/GlobusFS

Mount a Globus endpoint over Python-FUSE

Primary LanguagePythonMIT LicenseMIT

GlobusFS

Mount a Globus endpoint over FUSE.

This allows you to explore a Globus endpoint as if it were a regular filesystem attached to your local computer. This might be more useful than the Globus web interface for:

  • Making lots of changes (e.g. reorganizing the remote directory structure).
  • Running complex bash scripts without access to the remote machine.
  • Mounting multiple endpoints, which would provide an overview of multiple systems.

In addition, the code itself may be useful as an example of using the Globus Python API.

Disclaimer

This is not an official Globus product, nor has it been rigorously tested. Only basic filesystem operations have thus far been implemented (e.g. basic traversal and reads). For now, GlobusFS is primarily an educational exercise that allows you to have read access to a remote Globus endpoint.

PLEASE DO NOT USE GLOBUSFS WITH IMPORTANT DATA; lest it accidentally be deleted. If GlobusFS sounds like something that would actually be useful for you, I recommend contacting me or else spending some time to flesh out the code.

Setup

The only dependency is the Globus Python API:

pip install globusonline-transfer-api-client

GlobusFS is built on fusepy, which is already included in the repo (fuse.py).

In order to open files on a remote endpoint, you must first be able to transfer them to your local computer. Globus only understands whole-file transfers between two active endpoints. Thus, you will need Globus Connect Personal running on your local machine.

Usage

Note that you must be root to use FUSE.

Mounting an endpoint:

mkdir mnt
sudo python globusfs.py local-endpoint cache-directory remote-endpoint mnt
1. ``local-endpoint`` is the *legacy name* of your local endpoint. This should look something like

'username#7f59803e-ebc7-11e5-9829-a2000b9d545e' and can be found in the details of the Endpoints section of the Globus web app. 2. cache-directory is the path to a folder in your local endpoint where transferred files will be cached.

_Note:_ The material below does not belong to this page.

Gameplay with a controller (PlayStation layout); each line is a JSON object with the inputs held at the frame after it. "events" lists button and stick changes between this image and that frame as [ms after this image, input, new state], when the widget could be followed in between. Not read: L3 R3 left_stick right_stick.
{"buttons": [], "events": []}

Any directory in the local endpoint will work, GlobusFS just needs a local filepath that is connected to an endpoint. 3. remote-endpoint is the name of the remote endpoint to connect to, e.g. 'go#ep1` 4. mnt is the path to the directory where the filesystem will be mounted.

This process will continue running to respond to fs events. You can explore the mount point in a new terminal window:

sudo su; cd mnt

The only commands that have been tested are cd, ls, cp, rm and cat. In other words, navigation and file reads.

Example

Suppose my computer is endpoint austin#123 and it's connected to ~/globus-endpoint. Then I can mount the Globus tutorial endpoint as follows: sudo python globusfs.py austin#123 ~/globus-endpoint go#ep1 mnt

Caching

In order to work effectively (and minimize the number of network calls), file metadata is cached in memory and file data is cached in the local endpoint and asynchronously updated. Changes made to the remote endpoint outside GlobusFS will not be reflected until it has been remounted.

Caching has important implications for large files: if you try to open a large file, it must first transfer the entire file to your local computer. Similarly, if you copy a file from the remote endpoint into an arbitrary directory on the local computer, the file must first be sent to the local endpoint. Thus, there will actually be 2 copies on the local machine. These limitations are inherent in the way that FUSE intercepts low-level filesystem calls and in the simplicity of the Globus API.

TODO

If GlobusFS were to see actual use, it would need the following:

  • Proper ordering and status-checking for API calls (e.g. a copy followed by a delete must happen in that order; we need to wait for the first operation to finish).
  • Writes are never pushed to the remote endpoint.
  • Tests
  • Support for links
  • Cache replacement? E.g. LRU
  • Program options (encryption, timeouts, max cache size, etc).